• Assignment
When the word "data" shows up in a line of the records below, copy that line.

• Record extracts
*****

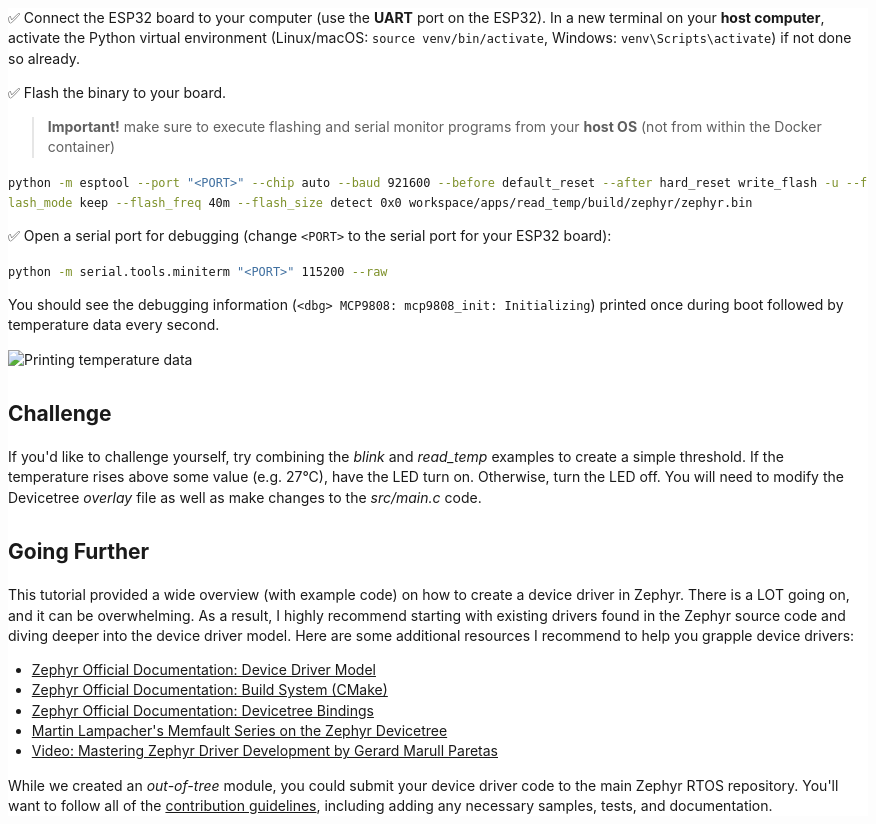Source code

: ✅ Connect the ESP32 board to your computer (use the **UART** port on the ESP32). In a new terminal on your **host computer**, activate the Python virtual environment (Linux/macOS: `source venv/bin/activate`, Windows: `venv\Scripts\activate`) if not done so already.

✅ Flash the binary to your board.

> **Important!** make sure to execute flashing and serial monitor programs from your **host OS** (not from within the Docker container)


```sh
python -m esptool --port "<PORT>" --chip auto --baud 921600 --before default_reset --after hard_reset write_flash -u --flash_mode keep --flash_freq 40m --flash_size detect 0x0 workspace/apps/read_temp/build/zephyr/zephyr.bin
```

✅ Open a serial port for debugging (change `<PORT>` to the serial port for your ESP32 board):

```sh
python -m serial.tools.miniterm "<PORT>" 115200 --raw
```

You should see the debugging information (`<dbg> MCP9808: mcp9808_init: Initializing`) printed once during boot followed by temperature data every second.

![Printing temperature data](.images/screen-temperature-output.png)

## Challenge

If you'd like to challenge yourself, try combining the *blink* and *read_temp* examples to create a simple threshold. If the temperature rises above some value (e.g. 27°C), have the LED turn on. Otherwise, turn the LED off. You will need to modify the Devicetree *overlay* file as well as make changes to the *src/main.c* code.

## Going Further

This tutorial provided a wide overview (with example code) on how to create a device driver in Zephyr. There is a LOT going on, and it can be overwhelming. As a result, I highly recommend starting with existing drivers found in the Zephyr source code and diving deeper into the device driver model. Here are some additional resources I recommend to help you grapple device drivers:

 * [Zephyr Official Documentation: Device Driver Model](https://docs.zephyrproject.org/latest/kernel/drivers/index.html)
 * [Zephyr Official Documentation: Build System (CMake)](https://docs.zephyrproject.org/latest/build/cmake/index.html)
 * [Zephyr Official Documentation: Devicetree Bindings](https://docs.zephyrproject.org/latest/build/dts/bindings.html)
 * [Martin Lampacher's Memfault Series on the Zephyr Devicetree](https://interrupt.memfault.com/authors/lampacher/)
 * [Video: Mastering Zephyr Driver Development by Gerard Marull Paretas](https://www.youtube.com/watch?v=o-f2qCd2AXo)

While we created an *out-of-tree* module, you could submit your device driver code to the main Zephyr RTOS repository. You'll want to follow all of the [contribution guidelines](https://docs.zephyrproject.org/latest/contribute/guidelines.html), including adding any necessary samples, tests, and documentation.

*****

• Task output
You should see the debugging information (`<dbg> MCP9808: mcp9808_init: Initializing`) printed once during boot followed by temperature data every second.
![Printing temperature data](.images/screen-temperature-output.png)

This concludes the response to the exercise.